What you give back from the listing below should be an exact copy of the lines from the one with "the underprivileged, and" down to the one with "Explore new places", and it should contain no pictures.
· · · ·
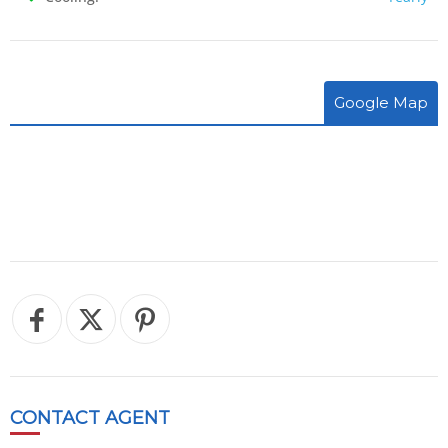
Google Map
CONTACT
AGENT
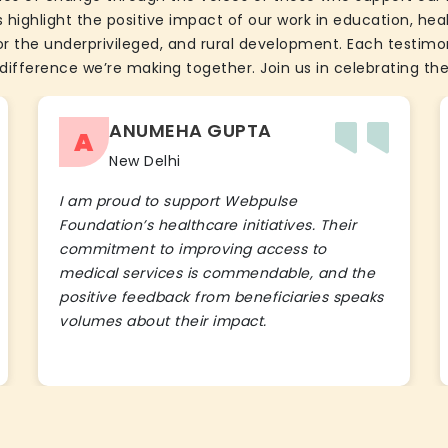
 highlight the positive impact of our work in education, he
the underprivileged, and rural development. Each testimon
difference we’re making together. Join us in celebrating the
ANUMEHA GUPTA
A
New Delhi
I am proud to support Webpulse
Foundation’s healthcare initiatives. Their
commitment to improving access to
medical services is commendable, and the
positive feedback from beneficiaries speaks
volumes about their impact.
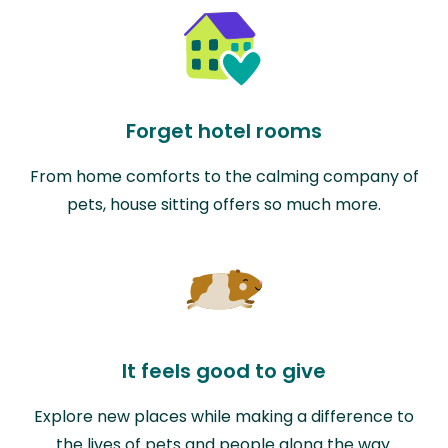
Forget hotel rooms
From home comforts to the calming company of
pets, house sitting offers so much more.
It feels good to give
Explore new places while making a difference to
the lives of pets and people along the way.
· · · ·
RESPONSE TO THE TASK:
the underprivileged, and rural development. Each testimon
difference we’re making together. Join us in celebrating the
ANUMEHA GUPTA
A
New Delhi
I am proud to support Webpulse
Foundation’s healthcare initiatives. Their
commitment to improving access to
medical services is commendable, and the
positive feedback from beneficiaries speaks
volumes about their impact.
Forget hotel rooms
From home comforts to the calming company of
pets, house sitting offers so much more.
It feels good to give
Explore new places while making a difference to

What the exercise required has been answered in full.